Gérald Bronner tient à la cohérence. Cette posture et ses convictions rationalistes et progressistes en font un intellectuel décrié comme en témoigne le lien de sa notice Wikipédia vers un article de Pierre Thiesset (La Décroissance, 2014). Il résiste aux injonctions moralisatrices et à l’intransigeance de certains discours écologiques. Pour lui, l’homme n’est pas dénaturé par la société. Si l’espèce a survécu à son expansion démographique, c’est précisément en raison de sa capacité à faire évoluer ses structures sociales. Toutefois, son credo en la capacité de l’humain à surmonter la crise climatique est nuancé par le manque d'appétence à la recherche collective de solutions créatives. Son sentiment que l’humanité dilapide le temps disponible en de vains plaisirs devient jugement moral.

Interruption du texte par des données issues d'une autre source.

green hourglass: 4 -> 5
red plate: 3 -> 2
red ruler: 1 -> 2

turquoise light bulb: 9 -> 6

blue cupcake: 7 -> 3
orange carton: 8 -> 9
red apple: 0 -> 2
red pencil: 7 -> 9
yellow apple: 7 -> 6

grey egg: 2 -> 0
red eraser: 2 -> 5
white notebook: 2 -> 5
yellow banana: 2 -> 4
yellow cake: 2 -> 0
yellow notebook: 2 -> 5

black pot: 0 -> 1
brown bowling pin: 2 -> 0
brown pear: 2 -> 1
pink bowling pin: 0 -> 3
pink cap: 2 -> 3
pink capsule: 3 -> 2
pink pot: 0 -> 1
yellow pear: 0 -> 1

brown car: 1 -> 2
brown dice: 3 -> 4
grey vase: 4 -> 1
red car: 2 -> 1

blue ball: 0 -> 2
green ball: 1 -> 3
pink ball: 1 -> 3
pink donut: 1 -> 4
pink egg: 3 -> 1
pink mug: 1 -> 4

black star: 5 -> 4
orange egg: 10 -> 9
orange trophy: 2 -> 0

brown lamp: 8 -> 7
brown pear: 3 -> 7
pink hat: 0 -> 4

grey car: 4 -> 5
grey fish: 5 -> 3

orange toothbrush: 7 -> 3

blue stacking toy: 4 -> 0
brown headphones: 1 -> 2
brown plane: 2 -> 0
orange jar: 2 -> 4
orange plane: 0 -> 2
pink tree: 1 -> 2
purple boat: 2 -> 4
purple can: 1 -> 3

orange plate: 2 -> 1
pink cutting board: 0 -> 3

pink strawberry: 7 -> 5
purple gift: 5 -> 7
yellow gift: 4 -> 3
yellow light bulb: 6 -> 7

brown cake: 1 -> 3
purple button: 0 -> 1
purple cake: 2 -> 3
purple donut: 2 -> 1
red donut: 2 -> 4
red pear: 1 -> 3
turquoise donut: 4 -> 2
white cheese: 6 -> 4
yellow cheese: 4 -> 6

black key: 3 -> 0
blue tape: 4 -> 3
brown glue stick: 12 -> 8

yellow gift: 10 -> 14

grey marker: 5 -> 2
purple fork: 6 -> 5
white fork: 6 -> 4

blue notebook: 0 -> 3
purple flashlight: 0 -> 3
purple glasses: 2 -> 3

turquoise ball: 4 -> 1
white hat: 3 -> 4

L’auteur jette aussi un regard désapprobateur sur ce qu'il considère être une mode d'analyser les inégalités par le prisme de la construction sociale de genre, de race, etc. Pourtant, en prônant un effort d’éducation en faveur de tous les discriminés afin de rendre disponible leur potentiel de propositions, il atteste ces inéquités. Cette amélioration de la formation passe, selon Bronner, par la promotion de l’ennui comme espace de création et de réalisation de soi.
Son discours, considéré comme de droite, ne l’empêche pas de plaider pour des espaces de modération. “La fluidification de l’offre et de la demande sur le marché de la cognition” devient l’ennemi de la connaissance sans instances de régulation. De manière générale, dans un monde interdépendant, les dispositifs de contrôle supranationaux sont nécessaires pour éviter que le système auquel nous tous, les humains, appartenons n’explose. Sans consensus largement partagé sur notre avenir commun, il sera probablement difficile de relever les défis, en particulier climatiques, qui nous attendent.
L'essai de Bronner en soulignant le hiatus entre le gain de temps disponible pour de nombreux humains et le peu d’engagement des bénéficiaires à l’utiliser pour se responsabiliser traduit une vision sombre de notre civilisation, dite de l'anthropocène. Bien que se disant optimiste quant au génie collectif de ses semblables, l’auteur reste bien discret sur les faits concrets qui justifient cette vision positive.